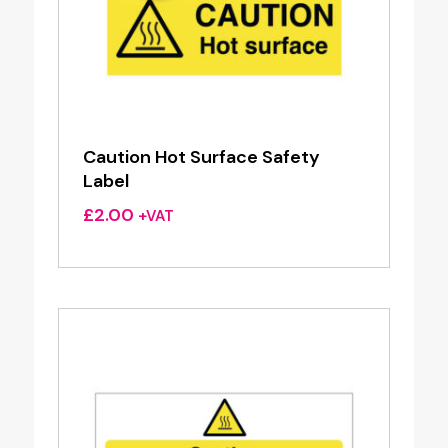
Caution Hot Surface Safety
Label
£
2.00
+VAT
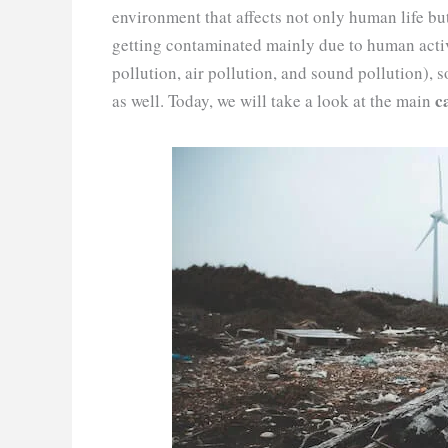
environment that affects not only human life bu
getting contaminated mainly due to human act
pollution, air pollution, and sound pollution), s
ca
as well. Today, we will take a look at the main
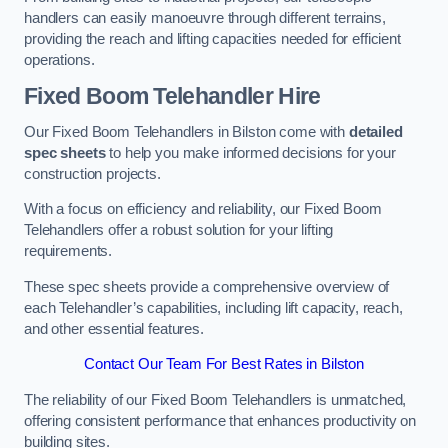
handlers can easily manoeuvre through different terrains,
providing the reach and lifting capacities needed for efficient
operations.
Fixed Boom Telehandler Hire
Our Fixed Boom Telehandlers in Bilston come with
detailed
spec sheets
to help you make informed decisions for your
construction projects.
With a focus on efficiency and reliability, our Fixed Boom
Telehandlers offer a robust solution for your lifting
requirements.
These spec sheets provide a comprehensive overview of
each Telehandler’s capabilities, including lift capacity, reach,
and other essential features.
Contact Our Team For Best Rates in Bilston
The reliability of our Fixed Boom Telehandlers is unmatched,
offering consistent performance that enhances productivity on
building sites.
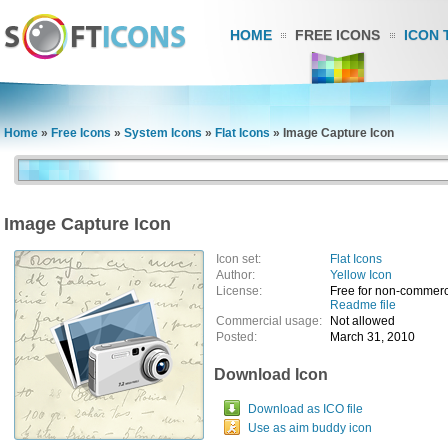
HOME
FREE ICONS
ICON 
Home
»
Free Icons
»
System Icons
»
Flat Icons
»
Image Capture Icon
Image Capture Icon
Icon set:
Flat Icons
Author:
Yellow Icon
License:
Free for non-commerc
Readme file
Commercial usage:
Not allowed
Posted:
March 31, 2010
Download Icon
Download as ICO file
Use as aim buddy icon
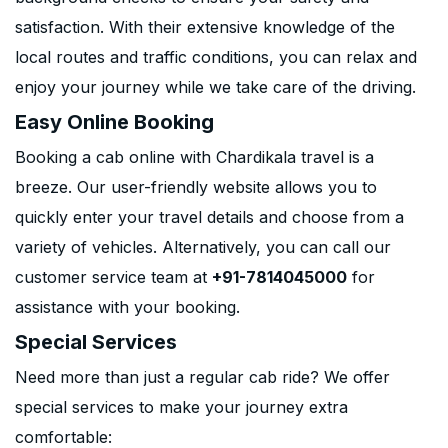
satisfaction. With their extensive knowledge of the
local routes and traffic conditions, you can relax and
enjoy your journey while we take care of the driving.
Easy Online Booking
Booking a cab online with Chardikala travel is a
breeze. Our user-friendly website allows you to
quickly enter your travel details and choose from a
variety of vehicles. Alternatively, you can call our
customer service team at
+91-7814045000
for
assistance with your booking.
Special Services
Need more than just a regular cab ride? We offer
special services to make your journey extra
comfortable:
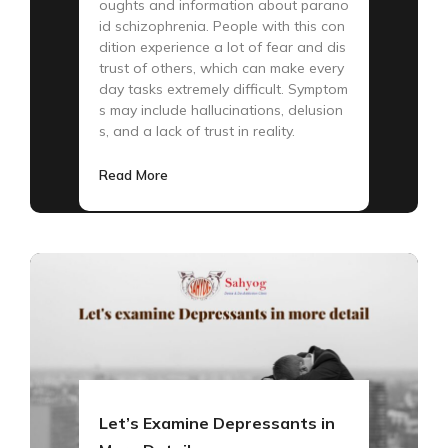
oughts and information about parano
id schizophrenia. People with this con
dition experience a lot of fear and dis
trust of others, which can make every
day tasks extremely difficult. Symptom
s may include hallucinations, delusion
s, and a lack of trust in reality.
Read More
Let’s Examine Depressants in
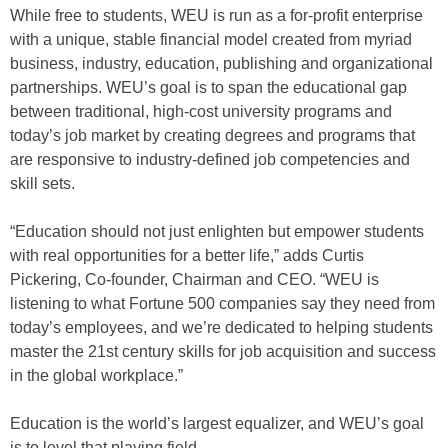
While free to students, WEU is run as a for-profit enterprise
with a unique, stable financial model created from myriad
business, industry, education, publishing and organizational
partnerships. WEU’s goal is to span the educational gap
between traditional, high-cost university programs and
today’s job market by creating degrees and programs that
are responsive to industry-defined job competencies and
skill sets.
“Education should not just enlighten but empower students
with real opportunities for a better life,” adds Curtis
Pickering, Co-founder, Chairman and CEO. “WEU is
listening to what Fortune 500 companies say they need from
today’s employees, and we’re dedicated to helping students
master the 21st century skills for job acquisition and success
in the global workplace.”
Education is the world’s largest equalizer, and WEU’s goal
is to level that playing field.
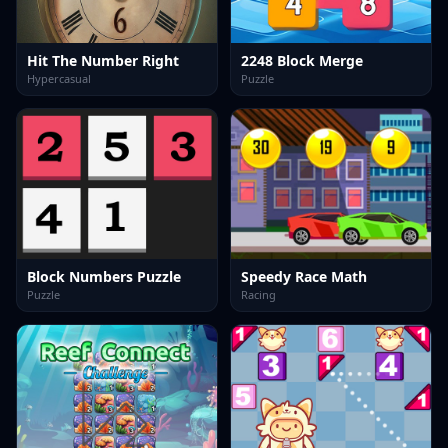
Hit The Number Right
2248 Block Merge
Hypercasual
Puzzle
Block Numbers Puzzle
Speedy Race Math
Puzzle
Racing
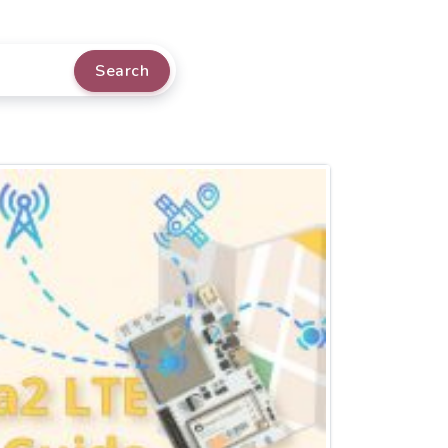
Search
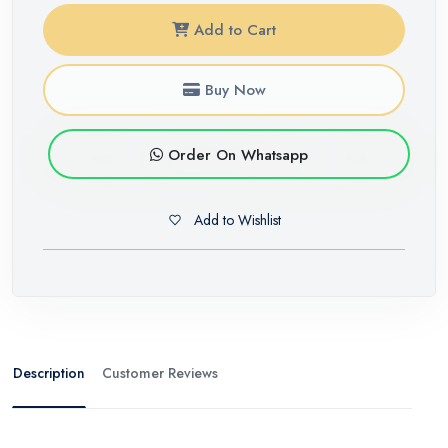
Add to Cart
Buy Now
Order On Whatsapp
Add to Wishlist
Description
Customer Reviews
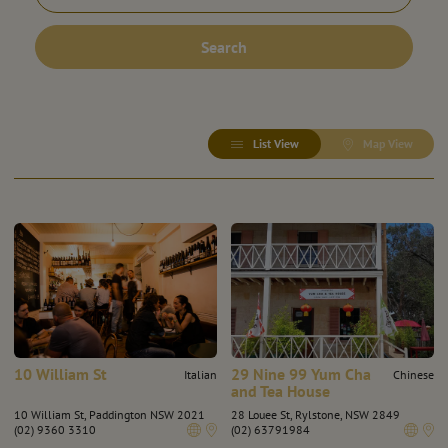
Search
List View
Map View
10 William St
29 Nine 99 Yum Cha
Italian
Chinese
and Tea House
10 William St, Paddington NSW 2021
28 Louee St, Rylstone, NSW 2849
(02) 9360 3310
(02) 63791984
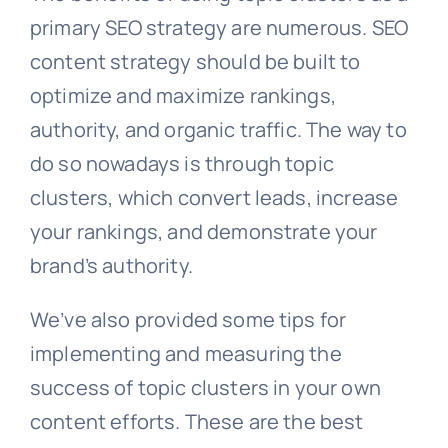
primary SEO strategy are numerous. SEO
content strategy should be built to
optimize and maximize rankings,
authority, and organic traffic. The way to
do so nowadays is through topic
clusters, which convert leads, increase
your rankings, and demonstrate your
brand’s authority.
We’ve also provided some tips for
implementing and measuring the
success of topic clusters in your own
content efforts. These are the best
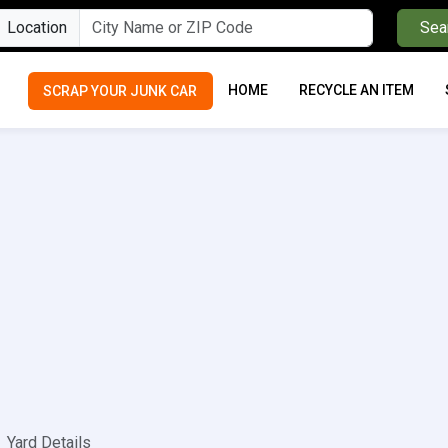
Location
Sea
HOME
RECYCLE AN ITEM
SCRAP YOUR JUNK CAR
Yard Details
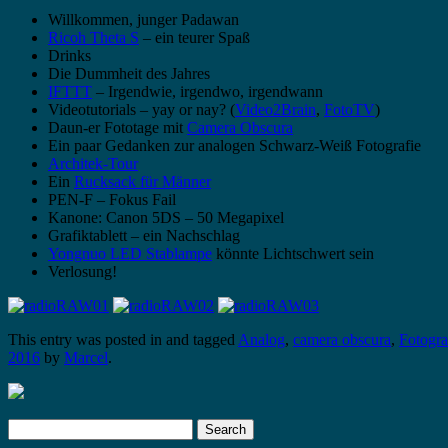
Willkommen, junger Padawan
Ricoh Theta S
– ein teurer Spaß
Drinks
Die Dummheit des Jahres
IFTTT
– Irgendwie, irgendwo, irgendwann
Videotutorials – yay or nay? (
Video2Brain
,
FotoTV
)
Daun-er Fototage mit
Camera Obscura
Ein paar Gedanken zur analogen Schwarz-Weiß Fotografie
Architek-Tour
Ein
Rucksack für Männer
PEN-F – Fokus Fail
Kanone: Canon 5DS – 50 Megapixel
Grafiktablett – ein Nachschlag
Yongnuo LED Stablampe
könnte Lichtschwert sein
Verlosung!
This entry was posted in and tagged
Analog
,
camera obscura
,
Fotogr
2016
by
Marcel
.
Search
for:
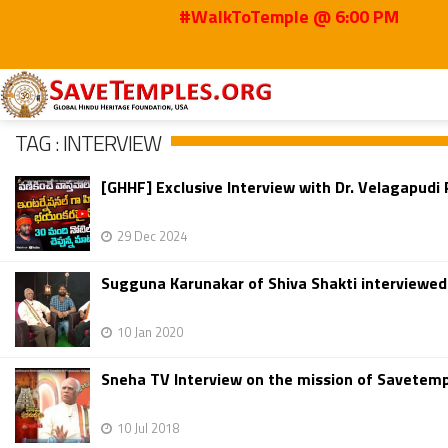
#WalkToTemple @ 6:00 PM
Home
Interview
TAG : INTERVIEW
[GHHF] Exclusive Interview with Dr. Velagapud
29 Dec 2024
Sugguna Karunakar of Shiva Shakti interviewe
10 Jan 2020
Sneha TV Interview on the mission of Savetemp
10 Jul 2018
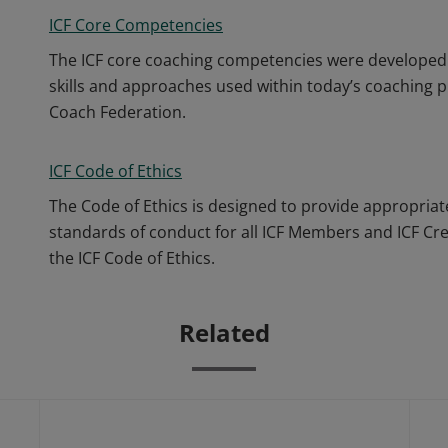
ICF Core Competencies
The ICF core coaching competencies were developed 
skills and approaches used within today’s coaching p
Coach Federation.
ICF Code of Ethics
The Code of Ethics is designed to provide appropriat
standards of conduct for all ICF Members and ICF Cr
the ICF Code of Ethics.
Related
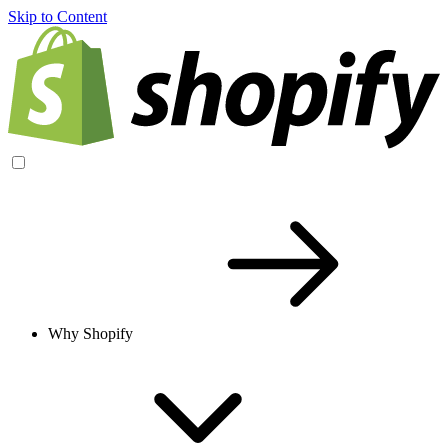
Skip to Content
Why Shopify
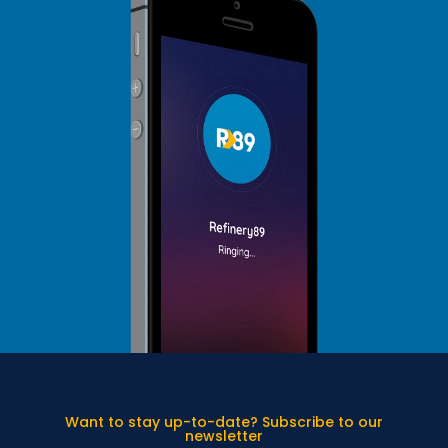
Want to stay up-to-date? Subscribe to our
newsletter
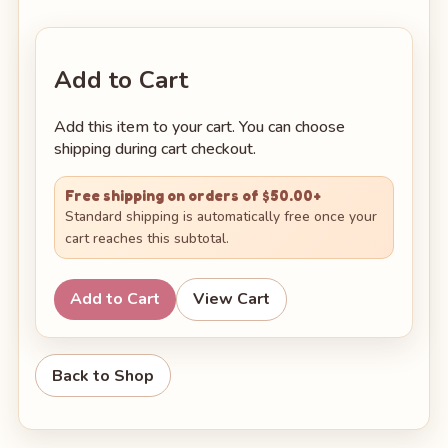
Add to Cart
Add this item to your cart. You can choose
shipping during cart checkout.
Free shipping on orders of $50.00+
Standard shipping is automatically free once your
cart reaches this subtotal.
Add to Cart
View Cart
Back to Shop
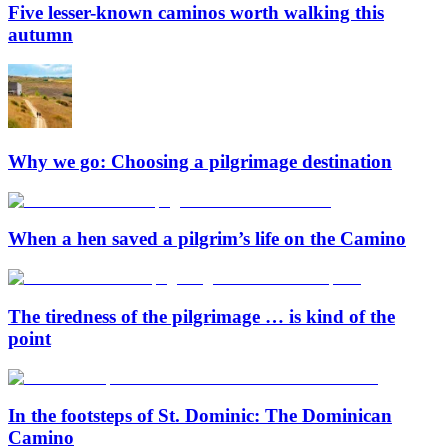
Five lesser-known caminos worth walking this
autumn
Why we go: Choosing a pilgrimage destination
When a hen saved a pilgrim’s life on the Camino
The tiredness of the pilgrimage … is kind of the
point
In the footsteps of St. Dominic: The Dominican
Camino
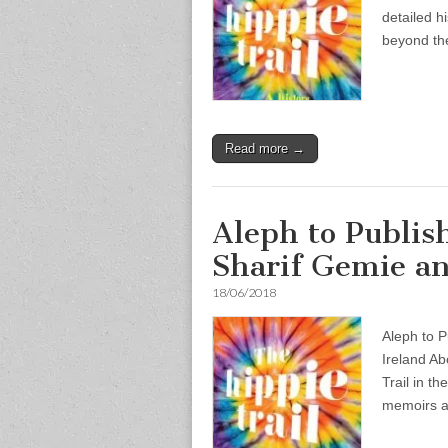
detailed h
beyond th
Read more →
Aleph to Publis
Sharif Gemie an
18/06/2018
Aleph to P
Ireland Abo
Trail in t
memoirs 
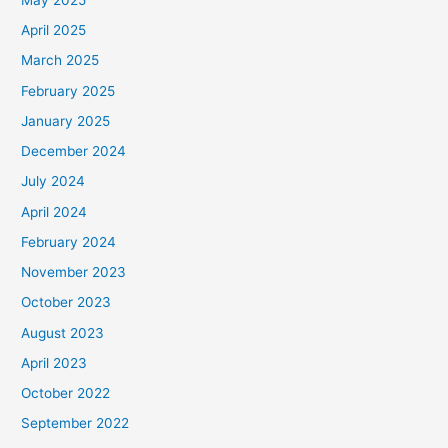
April 2025
March 2025
February 2025
January 2025
December 2024
July 2024
April 2024
February 2024
November 2023
October 2023
August 2023
April 2023
October 2022
September 2022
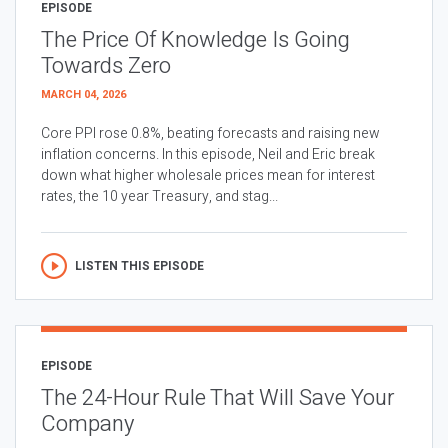
EPISODE
The Price Of Knowledge Is Going
Towards Zero
MARCH 04, 2026
Core PPI rose 0.8%, beating forecasts and raising new
inflation concerns. In this episode, Neil and Eric break
down what higher wholesale prices mean for interest
rates, the 10 year Treasury, and stag...
LISTEN THIS EPISODE
EPISODE
The 24-Hour Rule That Will Save Your
Company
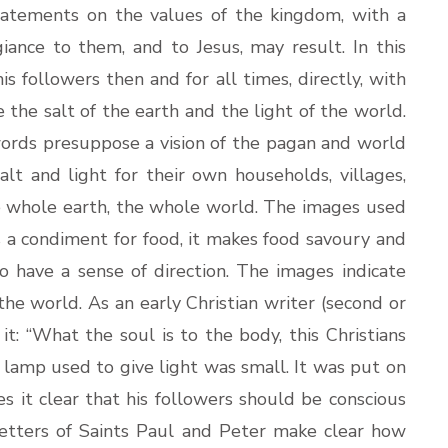
tatements on the values of the kingdom, with a
iance to them, and to Jesus, may result. In this
is followers then and for all times, directly, with
the salt of the earth and the light of the world.
words presuppose a vision of the pagan and world
alt and light for their own households, villages,
the whole earth, the whole world. The images used
is a condiment for food, it makes food savoury and
o have a sense of direction. The images indicate
 the world. As an early Christian writer (second or
 it: “What the soul is to the body, this Christians
e lamp used to give light was small. It was put on
s it clear that his followers should be conscious
 letters of Saints Paul and Peter make clear how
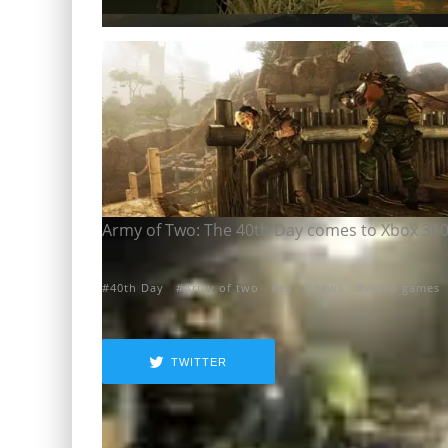
Army of Two: The 40th Day comes to Xbox 360,
40th Day
Army of two
ea
news
video games
TWITTER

WHAT IS EXPECTED
Rewrite the stretch from the start of the records through the line containing "as well. Today, we", putting "Warning" in place of "Caution" and keeping everything else the same. Leave the pictures out of your answer.

OUTPUT FOR THIS EXERCISE
Warning Hot Surface Safety
Label
£
2.00
+VAT
environment that affects not only human life bu
getting contaminated mainly due to human act
pollution, air pollution, and sound pollution), s
ca
as well. Today, we will take a look at the main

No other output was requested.